Friday, October 24, 2014

Review of Frederick at Chicago Children's Theatre

Once upon a time I went to a show and it was called Frederick. It was adapted from the book by Leo Lionni by Suzanne Miller and directed by Stuart Carden. The songs were by Sarah Durkee and Paul Jacobs. It was about a mouse named Frederick (Richard Juarez) and he had friends who he lived with named Sunny (Emily Casey), Nellie (Sophia Grimm), Ernest (Shawn Pfautsch) and Baby (Christine Bunuan). Winter was coming and they had to get their supplies together for winter. But then winter came early, so they were in big trouble. And Frederick sees everything a different way than everybody else because he sees every single thing is beautiful and he appreciates nature and art. And the mice learn that he is not being lazy and selfish, that he is actually collecting memories and beautiful things he sees for the darkest hours. I thought this was an amazing production and I had a lot of fun. It is even fun for adults. And I think a little kid would also have fun at this. It is for all ages.

I thought that Baby was an amazing character. She was funny and the actress made her seem like a baby but didn't make fun of small children. I liked it when she woke up and then she kept trying to go back to sleep and then they played a loud note and she jumped up and started playing tambourine on her toes. It was just really adorable. I also liked how when Baby was listening to everyone's stories (they became super sad and never turned out well) she just started crying and then the next person would try and nobody's story worked except for Frederick's. I loved how Baby's face went from really happy to super super sad when the story changed. I also loved the storytellers and how they seemed like they wanted to tell this super sweet story, but then they never could.

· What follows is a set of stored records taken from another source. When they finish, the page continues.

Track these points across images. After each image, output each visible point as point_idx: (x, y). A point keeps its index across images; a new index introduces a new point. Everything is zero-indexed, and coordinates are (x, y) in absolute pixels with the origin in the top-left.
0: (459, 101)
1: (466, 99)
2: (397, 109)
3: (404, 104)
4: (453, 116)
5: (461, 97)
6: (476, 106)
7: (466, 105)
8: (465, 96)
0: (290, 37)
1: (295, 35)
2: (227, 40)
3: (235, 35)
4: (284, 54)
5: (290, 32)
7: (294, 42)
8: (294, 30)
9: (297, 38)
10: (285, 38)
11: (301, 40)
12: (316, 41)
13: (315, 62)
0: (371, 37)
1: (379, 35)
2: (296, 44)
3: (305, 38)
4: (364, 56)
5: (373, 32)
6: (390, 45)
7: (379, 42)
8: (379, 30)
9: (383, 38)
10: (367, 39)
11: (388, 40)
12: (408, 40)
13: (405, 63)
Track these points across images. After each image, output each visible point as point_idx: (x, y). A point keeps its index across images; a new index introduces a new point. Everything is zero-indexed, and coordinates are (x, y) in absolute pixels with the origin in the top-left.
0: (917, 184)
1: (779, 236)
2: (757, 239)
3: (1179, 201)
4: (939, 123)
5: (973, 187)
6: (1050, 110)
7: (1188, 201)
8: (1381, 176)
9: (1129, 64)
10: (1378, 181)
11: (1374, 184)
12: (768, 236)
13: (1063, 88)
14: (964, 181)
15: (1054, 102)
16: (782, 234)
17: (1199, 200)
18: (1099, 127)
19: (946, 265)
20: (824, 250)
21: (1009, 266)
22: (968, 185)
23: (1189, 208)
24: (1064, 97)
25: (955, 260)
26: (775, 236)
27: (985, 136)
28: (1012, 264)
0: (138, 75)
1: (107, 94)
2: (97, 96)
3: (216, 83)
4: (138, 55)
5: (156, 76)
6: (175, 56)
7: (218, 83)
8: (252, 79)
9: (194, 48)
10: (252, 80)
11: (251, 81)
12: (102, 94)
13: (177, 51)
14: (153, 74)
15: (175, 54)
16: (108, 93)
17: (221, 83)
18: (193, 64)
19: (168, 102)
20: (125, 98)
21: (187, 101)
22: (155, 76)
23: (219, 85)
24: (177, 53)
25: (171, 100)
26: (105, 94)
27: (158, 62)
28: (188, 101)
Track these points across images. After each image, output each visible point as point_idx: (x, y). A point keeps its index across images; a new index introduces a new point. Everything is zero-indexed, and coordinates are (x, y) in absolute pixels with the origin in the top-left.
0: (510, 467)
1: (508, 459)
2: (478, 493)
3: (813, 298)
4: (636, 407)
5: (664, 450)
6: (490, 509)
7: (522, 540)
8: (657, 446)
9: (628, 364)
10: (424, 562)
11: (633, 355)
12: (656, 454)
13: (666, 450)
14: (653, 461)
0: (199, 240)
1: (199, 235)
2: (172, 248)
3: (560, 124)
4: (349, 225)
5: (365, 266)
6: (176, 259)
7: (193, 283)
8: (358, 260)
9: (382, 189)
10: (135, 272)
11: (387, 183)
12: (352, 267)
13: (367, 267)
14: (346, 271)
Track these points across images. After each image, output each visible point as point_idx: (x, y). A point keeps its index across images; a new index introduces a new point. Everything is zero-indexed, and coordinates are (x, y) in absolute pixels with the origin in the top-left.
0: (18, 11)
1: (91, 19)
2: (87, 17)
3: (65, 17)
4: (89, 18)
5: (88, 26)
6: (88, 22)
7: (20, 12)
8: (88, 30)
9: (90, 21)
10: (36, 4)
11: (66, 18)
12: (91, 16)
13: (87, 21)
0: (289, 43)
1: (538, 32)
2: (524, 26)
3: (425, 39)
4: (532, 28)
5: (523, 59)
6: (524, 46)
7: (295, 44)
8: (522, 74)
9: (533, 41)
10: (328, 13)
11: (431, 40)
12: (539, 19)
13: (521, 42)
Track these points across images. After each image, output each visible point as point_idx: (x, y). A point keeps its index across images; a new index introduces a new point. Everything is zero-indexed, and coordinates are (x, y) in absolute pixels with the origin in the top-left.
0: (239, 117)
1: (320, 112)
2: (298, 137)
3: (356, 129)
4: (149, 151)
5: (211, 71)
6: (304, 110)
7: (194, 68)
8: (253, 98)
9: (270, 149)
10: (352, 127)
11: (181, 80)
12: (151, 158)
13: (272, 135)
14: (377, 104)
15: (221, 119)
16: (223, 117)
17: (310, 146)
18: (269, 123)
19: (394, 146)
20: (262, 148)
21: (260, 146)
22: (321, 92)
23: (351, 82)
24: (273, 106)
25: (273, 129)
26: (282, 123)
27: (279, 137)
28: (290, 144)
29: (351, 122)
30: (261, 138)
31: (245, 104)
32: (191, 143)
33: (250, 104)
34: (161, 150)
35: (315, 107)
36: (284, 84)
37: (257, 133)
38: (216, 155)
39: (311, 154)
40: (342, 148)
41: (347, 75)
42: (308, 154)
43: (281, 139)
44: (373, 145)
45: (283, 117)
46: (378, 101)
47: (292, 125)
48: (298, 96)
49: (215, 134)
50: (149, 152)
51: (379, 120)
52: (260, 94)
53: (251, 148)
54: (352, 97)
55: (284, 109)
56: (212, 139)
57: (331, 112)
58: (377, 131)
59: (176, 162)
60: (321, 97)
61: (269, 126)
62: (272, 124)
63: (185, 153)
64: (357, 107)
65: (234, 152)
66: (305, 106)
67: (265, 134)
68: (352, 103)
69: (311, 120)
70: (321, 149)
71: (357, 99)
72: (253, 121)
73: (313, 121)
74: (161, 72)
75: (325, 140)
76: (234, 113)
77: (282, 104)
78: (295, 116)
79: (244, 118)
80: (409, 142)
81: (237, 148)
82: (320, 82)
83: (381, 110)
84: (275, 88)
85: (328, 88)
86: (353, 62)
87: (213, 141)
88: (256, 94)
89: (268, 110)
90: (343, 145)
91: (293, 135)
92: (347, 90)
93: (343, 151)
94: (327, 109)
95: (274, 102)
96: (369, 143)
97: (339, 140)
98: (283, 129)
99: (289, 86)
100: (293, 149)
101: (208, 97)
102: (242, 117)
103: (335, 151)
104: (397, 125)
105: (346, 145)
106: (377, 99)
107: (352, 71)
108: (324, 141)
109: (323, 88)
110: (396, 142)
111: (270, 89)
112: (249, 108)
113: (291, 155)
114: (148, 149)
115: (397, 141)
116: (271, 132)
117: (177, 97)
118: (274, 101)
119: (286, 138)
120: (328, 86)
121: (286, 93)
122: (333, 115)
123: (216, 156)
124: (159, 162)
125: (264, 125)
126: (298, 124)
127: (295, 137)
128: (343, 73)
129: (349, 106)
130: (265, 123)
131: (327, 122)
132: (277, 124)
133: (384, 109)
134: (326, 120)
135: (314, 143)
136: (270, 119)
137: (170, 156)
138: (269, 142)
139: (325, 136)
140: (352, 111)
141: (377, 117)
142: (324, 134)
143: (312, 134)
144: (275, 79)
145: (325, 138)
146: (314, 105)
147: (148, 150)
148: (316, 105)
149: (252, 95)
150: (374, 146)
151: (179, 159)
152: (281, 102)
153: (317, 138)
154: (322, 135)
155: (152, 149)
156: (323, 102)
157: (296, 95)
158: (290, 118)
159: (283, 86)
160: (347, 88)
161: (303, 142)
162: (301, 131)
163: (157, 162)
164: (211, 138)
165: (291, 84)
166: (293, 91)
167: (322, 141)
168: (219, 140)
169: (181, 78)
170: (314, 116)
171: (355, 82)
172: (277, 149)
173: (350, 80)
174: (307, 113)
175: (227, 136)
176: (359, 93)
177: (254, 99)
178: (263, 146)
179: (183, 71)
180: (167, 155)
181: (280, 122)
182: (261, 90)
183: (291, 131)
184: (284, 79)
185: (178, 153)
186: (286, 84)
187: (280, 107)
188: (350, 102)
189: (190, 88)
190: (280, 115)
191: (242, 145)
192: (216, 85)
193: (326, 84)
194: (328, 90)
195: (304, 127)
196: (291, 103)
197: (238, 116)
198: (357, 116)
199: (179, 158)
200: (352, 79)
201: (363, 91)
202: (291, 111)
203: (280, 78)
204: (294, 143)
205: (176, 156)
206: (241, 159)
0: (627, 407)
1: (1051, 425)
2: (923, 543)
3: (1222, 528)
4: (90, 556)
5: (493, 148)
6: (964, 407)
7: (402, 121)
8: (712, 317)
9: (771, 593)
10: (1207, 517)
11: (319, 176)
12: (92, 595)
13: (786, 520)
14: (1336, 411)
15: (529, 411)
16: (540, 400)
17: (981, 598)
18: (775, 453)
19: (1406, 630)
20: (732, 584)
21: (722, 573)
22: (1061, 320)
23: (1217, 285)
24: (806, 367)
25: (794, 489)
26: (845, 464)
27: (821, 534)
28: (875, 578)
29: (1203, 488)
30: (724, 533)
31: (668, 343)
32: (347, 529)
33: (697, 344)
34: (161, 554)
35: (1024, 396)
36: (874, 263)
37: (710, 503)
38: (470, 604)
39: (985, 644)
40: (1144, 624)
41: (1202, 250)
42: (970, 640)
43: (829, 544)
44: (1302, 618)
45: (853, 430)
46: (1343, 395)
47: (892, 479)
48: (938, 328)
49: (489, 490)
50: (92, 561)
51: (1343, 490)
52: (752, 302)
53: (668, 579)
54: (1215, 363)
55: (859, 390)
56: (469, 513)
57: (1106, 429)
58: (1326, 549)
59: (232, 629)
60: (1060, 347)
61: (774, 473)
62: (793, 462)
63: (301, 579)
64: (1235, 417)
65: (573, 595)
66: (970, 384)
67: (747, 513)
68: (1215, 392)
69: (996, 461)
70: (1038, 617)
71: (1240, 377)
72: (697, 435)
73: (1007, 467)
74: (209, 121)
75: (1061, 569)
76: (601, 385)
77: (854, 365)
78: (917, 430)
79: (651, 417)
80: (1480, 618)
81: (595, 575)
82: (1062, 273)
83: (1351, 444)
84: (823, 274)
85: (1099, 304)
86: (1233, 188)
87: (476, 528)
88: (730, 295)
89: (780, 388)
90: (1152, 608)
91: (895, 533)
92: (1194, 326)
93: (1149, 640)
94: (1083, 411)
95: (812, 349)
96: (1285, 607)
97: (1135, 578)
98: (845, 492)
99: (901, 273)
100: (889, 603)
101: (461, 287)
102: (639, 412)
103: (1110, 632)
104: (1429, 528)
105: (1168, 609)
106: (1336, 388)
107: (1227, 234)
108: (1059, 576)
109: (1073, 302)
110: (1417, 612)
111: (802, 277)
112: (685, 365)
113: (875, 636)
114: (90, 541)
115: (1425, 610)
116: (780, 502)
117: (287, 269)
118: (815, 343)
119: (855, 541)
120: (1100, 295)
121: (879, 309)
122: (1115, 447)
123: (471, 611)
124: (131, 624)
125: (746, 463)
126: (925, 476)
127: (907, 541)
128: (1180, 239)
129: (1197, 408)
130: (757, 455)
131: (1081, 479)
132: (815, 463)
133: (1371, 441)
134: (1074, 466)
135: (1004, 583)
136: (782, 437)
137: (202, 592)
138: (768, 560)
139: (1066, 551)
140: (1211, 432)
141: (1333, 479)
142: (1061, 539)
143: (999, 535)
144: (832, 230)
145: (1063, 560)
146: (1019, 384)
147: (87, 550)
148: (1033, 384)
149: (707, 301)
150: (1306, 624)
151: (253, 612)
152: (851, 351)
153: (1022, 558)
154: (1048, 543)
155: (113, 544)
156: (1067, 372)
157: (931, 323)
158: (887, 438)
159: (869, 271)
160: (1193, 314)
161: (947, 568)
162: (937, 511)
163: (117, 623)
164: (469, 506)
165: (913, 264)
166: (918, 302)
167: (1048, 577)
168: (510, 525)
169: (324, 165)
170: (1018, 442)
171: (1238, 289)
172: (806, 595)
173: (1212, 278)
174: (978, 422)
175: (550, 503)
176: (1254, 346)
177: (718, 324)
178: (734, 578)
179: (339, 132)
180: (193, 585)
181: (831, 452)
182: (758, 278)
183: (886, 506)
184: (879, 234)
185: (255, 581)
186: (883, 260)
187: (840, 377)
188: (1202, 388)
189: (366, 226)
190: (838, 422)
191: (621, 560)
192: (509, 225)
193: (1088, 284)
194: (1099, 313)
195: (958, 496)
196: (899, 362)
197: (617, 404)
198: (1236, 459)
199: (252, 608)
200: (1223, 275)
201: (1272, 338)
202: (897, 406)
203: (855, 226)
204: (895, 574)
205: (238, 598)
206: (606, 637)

I thought that the scenes with Ernest were super funny because he made everything into an equation basically. And my favorite of those scenes was when he was presenting his giant machine. Then the machine started moving and I just thought that was amazing. I'd never seen something that elaborate in a children's show. I thought that the song "Bells & Whistles" was really fun. It was different in that it was way more up-tempo than most of the other songs. It made it seem like there was hope. It was about something that could save them from starvation, so that was hopeful. I found the song very uplifting. And when everything started moving you just felt so amazed.

Sunny and Nellie were the optimist and the pessimist. Nellie was the pessimist and Sunny was the optimist; she made it seem like everything would be sunny. I liked the song, "No One Feels Like Chatting"; it was bluesy and you usually don't hear blues-like songs in a kids' show. Nellie sang it and it was about how they've been together so long they don't have anything to talk about. I liked that in that song she said, "we've run out of joy" because the next song was basically about how there's no such thing as running out of joy. And Frederick and all of the mice sing that. It shows that Nellie starts out being the pessimistic mouse but then she realizes that you can run out of food, you can run out of water, but you can never run out of joy. Sunny is like the perfect mouse because she has always liked Frederick and has always thought he was collecting stuff that was valuable. Sunny brings all the peace and she is also a strong and hearty worker.

Frederick is the hero of the story because he is the one who is most artistic and he is misunderstood by almost everyone because they think he is lazing around while everybody else does all the work. This character shows us how everyone should be accepted in the community for the work do and doing it well, even if it is not the same kind of work that you do. I think the playwright and Leo Leonni understood what it was like to be Frederick, to have your closest friends and family not realize what you were doing when you were doing your own artistic work. When the other mice were coming to rescue him and then when they find him, he is shivering, but he is shivering like a mouse, with his hands down trying to warm his tail. I thought that showed the work they'd done acting like mice, but not acting like mice too much.

I thought it was cool to have the music director, Nicholas Davio, on stage playing guitar and piano and all these different instruments in the background. Then he would puppet butterflies and bees and you could see him and it was kind of like a mouse who made the world beautiful by putting wonderful creatures and music in it.

I really liked the set (designed by John Musial) because the background looked exactly like it looks in the book. And it could be any sort of place. It could be inside or outside. I loved the flower because it looked just like the flower in the book. I loved the huge corn. I thought it looked very realistic and like it would be very hard to carry for a mouse. And the puppets I thought were amazing. (Props and puppets were by Meredith Miller.) I loved the giant butterfly and I thought the scene with the bee was really funny. I thought all the costumes (by Rachel Healy) looked like mice, but still had the person aspect to it. They had tails but they didn't have giant ears. It was a good idea because it didn't make the actors look too much like mice, like in a mouse mask. My favorite costume piece was the hat with little ear-holes on top for the baby's ear-buns.

People who would like this show are people who like poetry, awesome machines, and baby mice playing tambourines. I think that people should definitely go and see this show. It is super funny, the music is great, and the acting is awesome.